> _PROBLEMS AND TASKS_:
1: According to the letter about BDS, why should readers lament that the boycott, divestment and sanctions movement is cast as an antisemitic boogeyman? Answer in one to three sentences.
2: Please carry on the letter about BDS from its last sentence, keeping the writer's voice.

LETTERS TO THE EDITOR

We should talk more about BDS

Posted

To the editor:

(re: “It’s North Bronx groups vs. Dinowitz on BDS,” June 2)

I’d like to commend your paper — writer Stacy Driks in particular — for your coverage of a protest and related debate concerning Israel-Palestine. Here’s hoping readers also noticed the captioned photos on Page A7 of the same issue showing those who courageously took a stand for peace right here in Riverdale.

Let’s together lament that the casting of the boycott divestment and sanctions movement as an antisemitic boogeyman clouds real issues and poisons our community’s ability to dialogue about them. Eric Dinowitz is correct that the issues are complex, but not so much that we shouldn’t be able to discuss them both among people we consider members of the tribe, and with our diverse, multi-cultural New York/Westchester neighbors — Muslims and Palestinians included.

> _PROVIDED INFORMATION_:
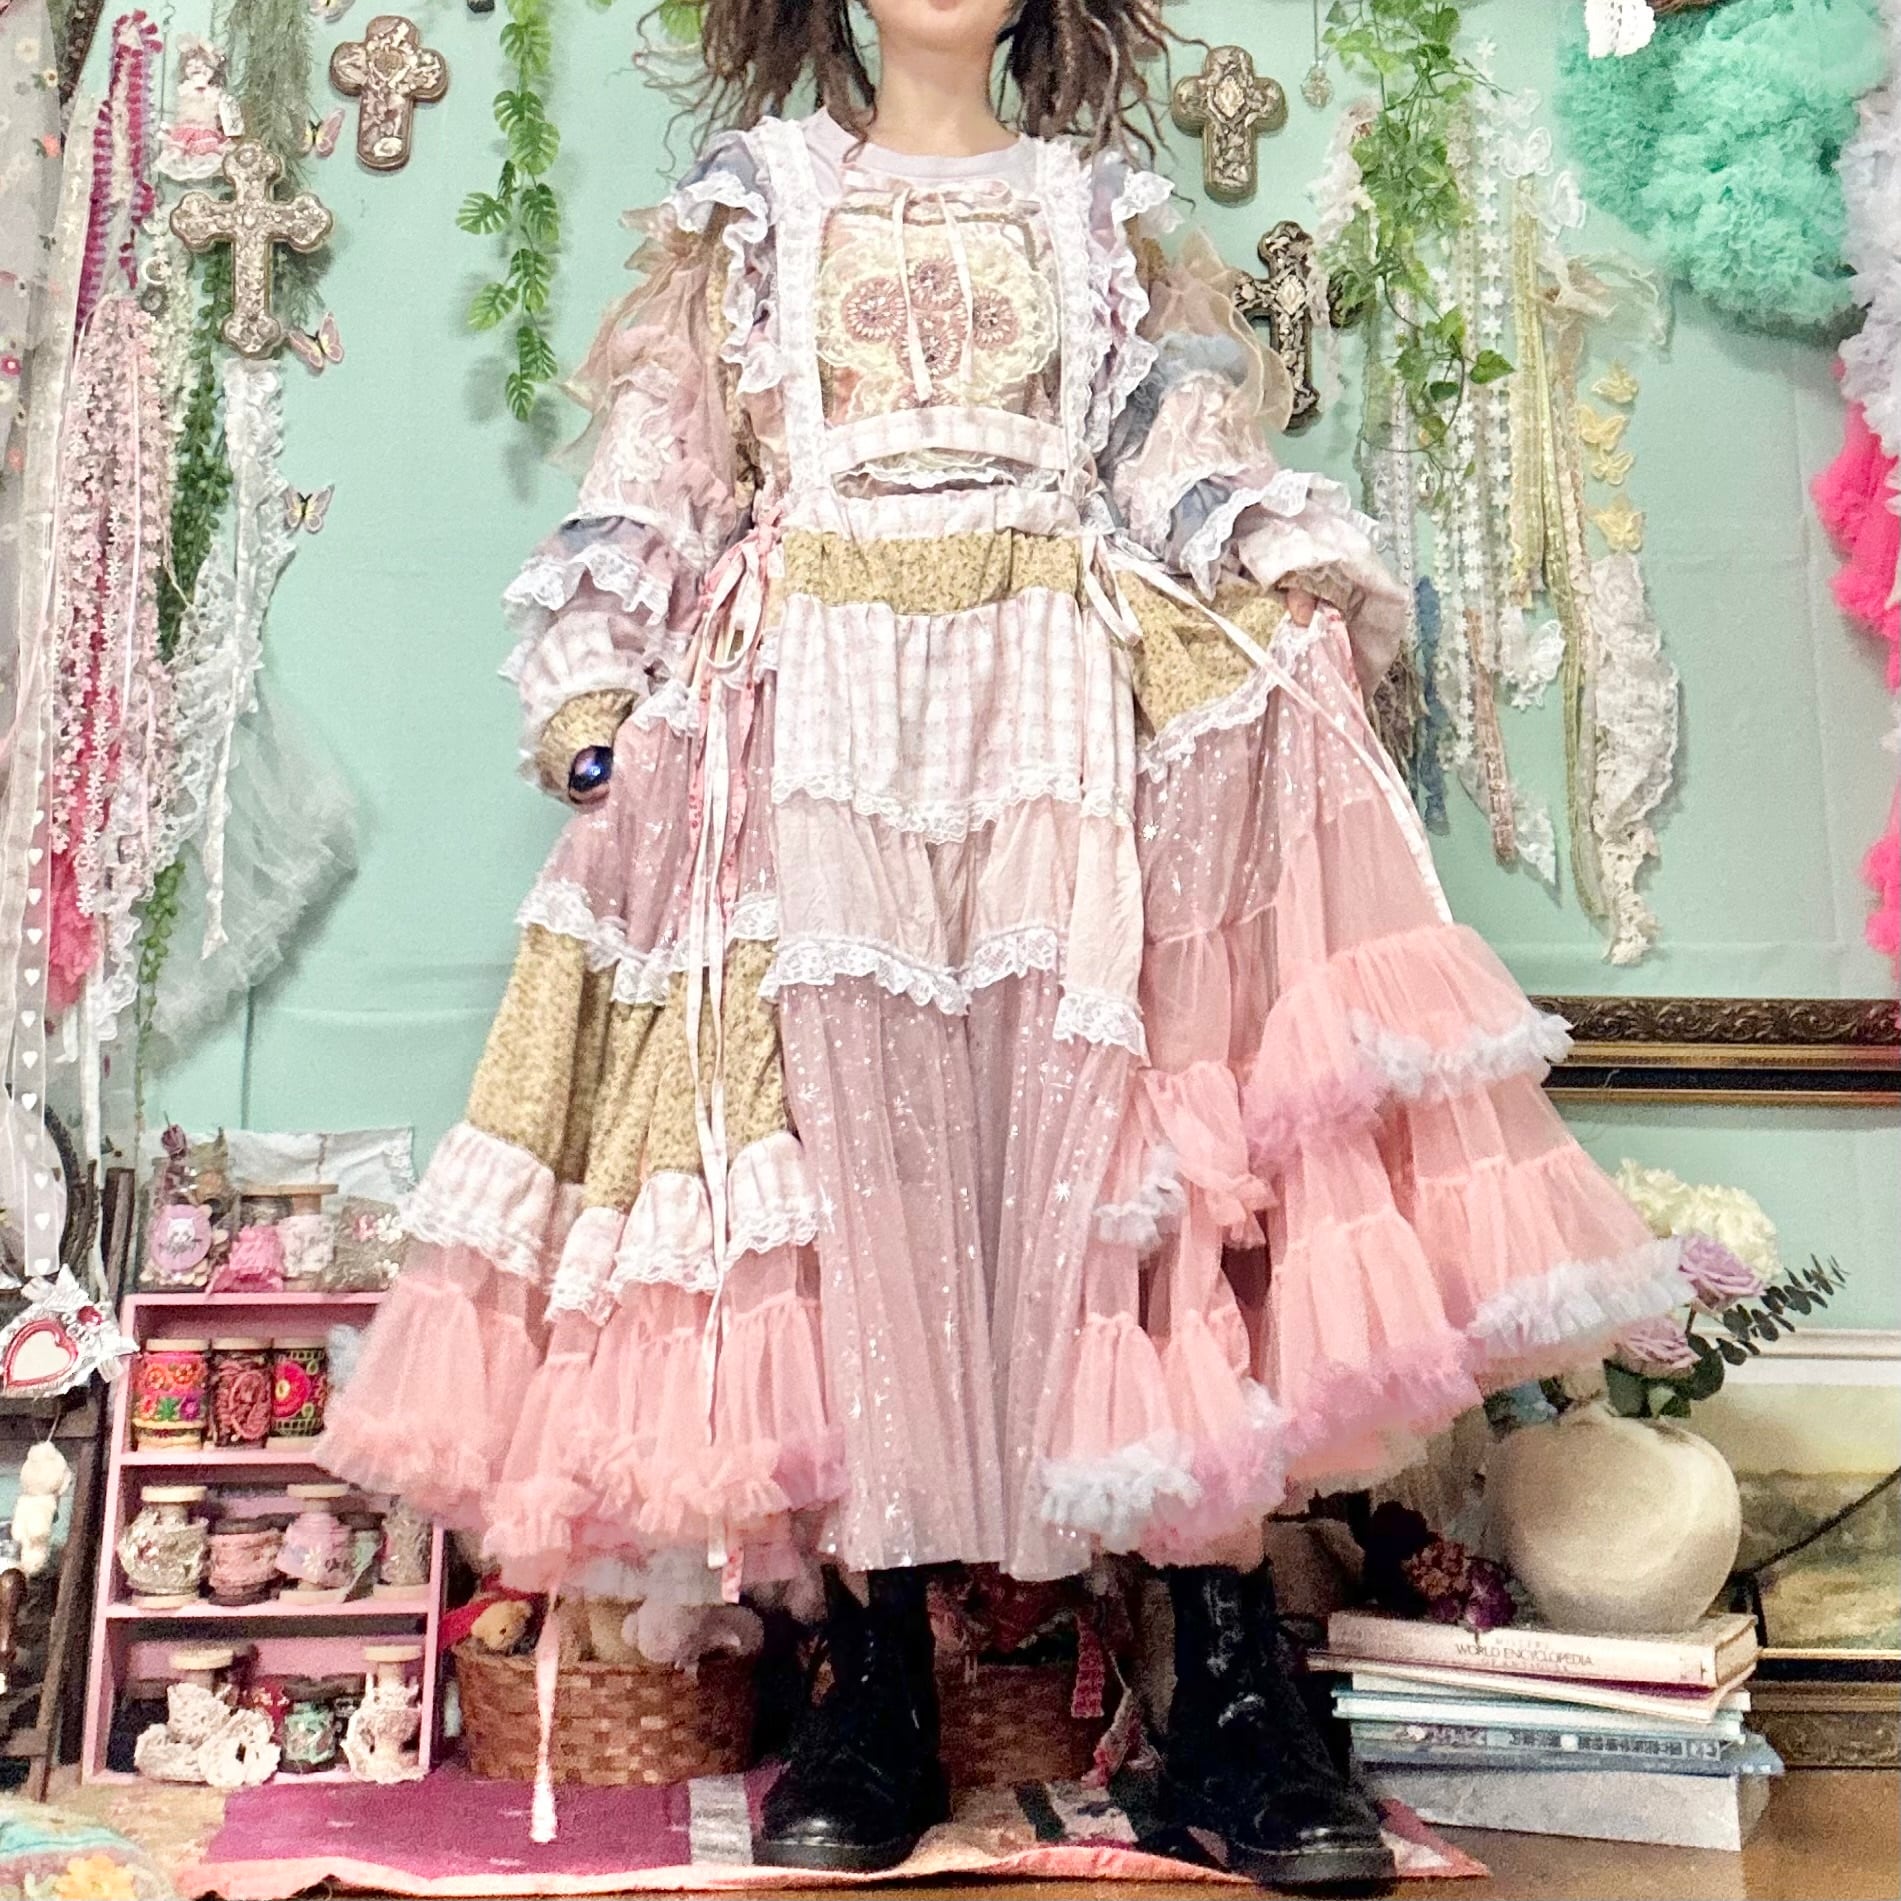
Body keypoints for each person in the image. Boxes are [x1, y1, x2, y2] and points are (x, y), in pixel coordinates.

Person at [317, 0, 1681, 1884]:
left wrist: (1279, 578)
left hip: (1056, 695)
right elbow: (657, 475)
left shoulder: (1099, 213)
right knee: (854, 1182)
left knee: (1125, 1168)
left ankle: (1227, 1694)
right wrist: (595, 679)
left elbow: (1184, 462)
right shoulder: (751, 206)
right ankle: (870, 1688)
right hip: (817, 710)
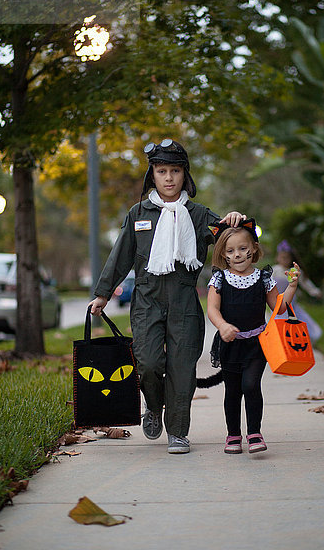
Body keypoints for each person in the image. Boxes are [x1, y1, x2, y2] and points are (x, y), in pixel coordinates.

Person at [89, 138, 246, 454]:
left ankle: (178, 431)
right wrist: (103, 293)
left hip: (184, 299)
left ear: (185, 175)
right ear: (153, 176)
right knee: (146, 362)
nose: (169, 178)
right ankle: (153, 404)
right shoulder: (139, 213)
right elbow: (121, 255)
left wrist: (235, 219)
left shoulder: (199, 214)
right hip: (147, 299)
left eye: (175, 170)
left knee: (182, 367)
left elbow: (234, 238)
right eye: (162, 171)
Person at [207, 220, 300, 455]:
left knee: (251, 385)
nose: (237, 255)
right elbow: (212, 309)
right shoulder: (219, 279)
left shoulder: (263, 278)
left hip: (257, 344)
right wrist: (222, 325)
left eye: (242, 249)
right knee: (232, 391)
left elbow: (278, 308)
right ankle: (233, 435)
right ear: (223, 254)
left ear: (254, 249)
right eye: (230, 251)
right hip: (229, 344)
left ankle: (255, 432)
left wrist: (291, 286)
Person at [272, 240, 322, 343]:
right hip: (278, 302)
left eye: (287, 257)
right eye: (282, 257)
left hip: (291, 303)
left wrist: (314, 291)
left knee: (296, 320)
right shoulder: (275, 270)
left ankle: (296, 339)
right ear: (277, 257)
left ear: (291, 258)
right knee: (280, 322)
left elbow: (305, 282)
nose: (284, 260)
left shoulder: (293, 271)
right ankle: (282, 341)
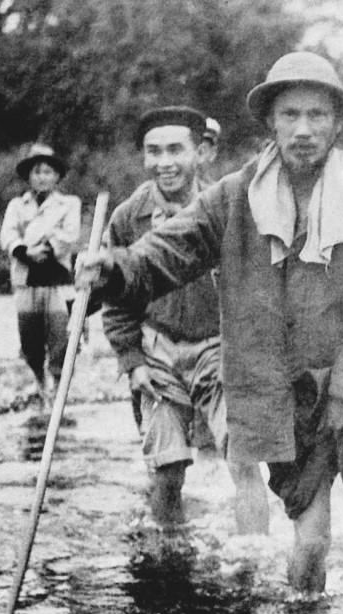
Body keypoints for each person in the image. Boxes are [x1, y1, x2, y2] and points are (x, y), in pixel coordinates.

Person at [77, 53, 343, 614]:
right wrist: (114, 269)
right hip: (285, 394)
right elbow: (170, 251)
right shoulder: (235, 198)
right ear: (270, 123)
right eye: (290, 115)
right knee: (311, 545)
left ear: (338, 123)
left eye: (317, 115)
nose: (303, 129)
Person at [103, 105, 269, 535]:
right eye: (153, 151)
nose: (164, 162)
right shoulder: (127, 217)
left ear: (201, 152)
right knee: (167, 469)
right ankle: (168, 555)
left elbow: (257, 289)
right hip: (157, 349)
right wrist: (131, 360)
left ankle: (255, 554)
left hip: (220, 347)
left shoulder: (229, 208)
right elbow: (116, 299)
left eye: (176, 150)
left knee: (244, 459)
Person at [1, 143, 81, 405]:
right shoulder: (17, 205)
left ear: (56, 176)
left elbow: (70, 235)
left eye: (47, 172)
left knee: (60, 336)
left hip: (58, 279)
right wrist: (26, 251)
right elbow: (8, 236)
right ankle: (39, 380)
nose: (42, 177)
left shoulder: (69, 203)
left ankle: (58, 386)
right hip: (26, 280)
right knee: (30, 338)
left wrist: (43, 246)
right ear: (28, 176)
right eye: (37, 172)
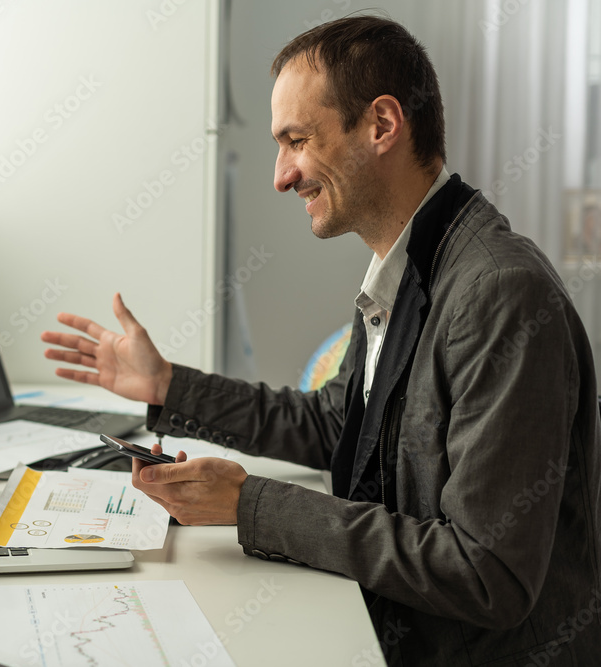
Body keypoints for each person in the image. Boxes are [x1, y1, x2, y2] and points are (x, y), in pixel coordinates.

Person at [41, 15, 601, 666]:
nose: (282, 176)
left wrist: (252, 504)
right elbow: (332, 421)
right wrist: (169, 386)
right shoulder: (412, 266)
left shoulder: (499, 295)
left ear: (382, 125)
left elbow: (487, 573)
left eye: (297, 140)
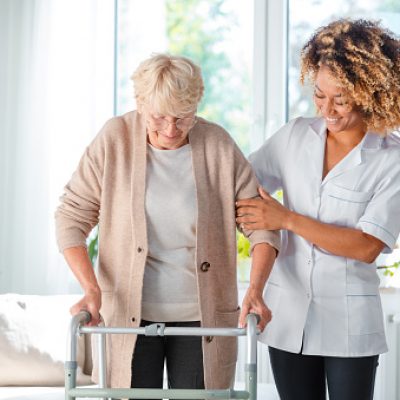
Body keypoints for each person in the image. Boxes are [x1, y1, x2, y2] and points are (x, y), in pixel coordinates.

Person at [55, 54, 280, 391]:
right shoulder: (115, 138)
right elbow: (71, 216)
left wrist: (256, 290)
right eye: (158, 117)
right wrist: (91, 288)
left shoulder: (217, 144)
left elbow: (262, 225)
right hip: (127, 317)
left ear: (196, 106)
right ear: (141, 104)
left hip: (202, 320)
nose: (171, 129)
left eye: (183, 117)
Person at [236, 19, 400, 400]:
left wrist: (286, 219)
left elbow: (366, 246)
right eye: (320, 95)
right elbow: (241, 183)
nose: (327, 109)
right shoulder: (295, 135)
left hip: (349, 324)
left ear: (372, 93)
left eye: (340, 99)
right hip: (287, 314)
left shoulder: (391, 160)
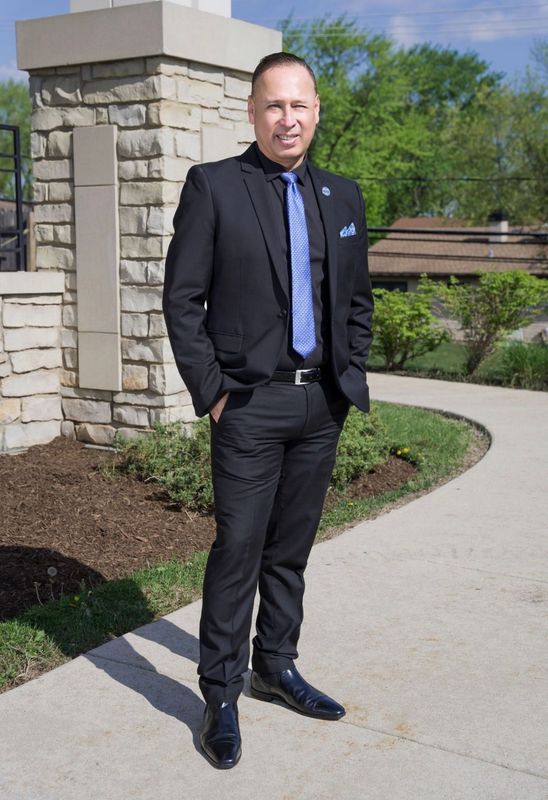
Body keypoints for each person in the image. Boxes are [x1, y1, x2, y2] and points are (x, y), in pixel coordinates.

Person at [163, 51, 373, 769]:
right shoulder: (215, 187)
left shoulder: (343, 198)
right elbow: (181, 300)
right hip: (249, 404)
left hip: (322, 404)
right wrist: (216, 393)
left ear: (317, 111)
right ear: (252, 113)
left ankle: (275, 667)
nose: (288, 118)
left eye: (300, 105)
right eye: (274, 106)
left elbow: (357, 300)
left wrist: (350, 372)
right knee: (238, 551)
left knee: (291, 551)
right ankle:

> _ANSWERS BY ITEM_:
1: That portrayal clouds real issues. It also poisons the community's ability to have a dialogue about those issues.

2:
The perniciousness and cheapening of the charge of antisemitism when flung around haphazardly by those who would use it for their own ends has rarely been called-out more effectively than by the same Steve Siegelbaum featured in the story when he rose and spoke at a forum with U.S. Sen. Kirsten Gillibrand back in November 2017.

For those of us who are U.S. Jews, the issue is local in that there are particular New York area persons, registered tax-exempt charities, and U.S. companies that fuel the fire by participating in Israel’s creeping appropriation and annexation of the West Bank — inclusive of East Jerusalem — in violation of the letter and spirit of U.N. Security Council Resolution 242, and the many subsequent agreements that endorse and build upon it. 

As recently as 2009, under Likud prime minister Ehud Olmert, there was a behind-the-scenes peace process extant. Now there is only implementation of Israeli expansion. It is a state of affairs with which we, at a minimum, ought not be complicit, yet there are particular American institutions in which many of us participate that actively choose complicity. 

One of them is Fidelity Investments. To refuse to look at the money stream and its role is to be morally irresponsible.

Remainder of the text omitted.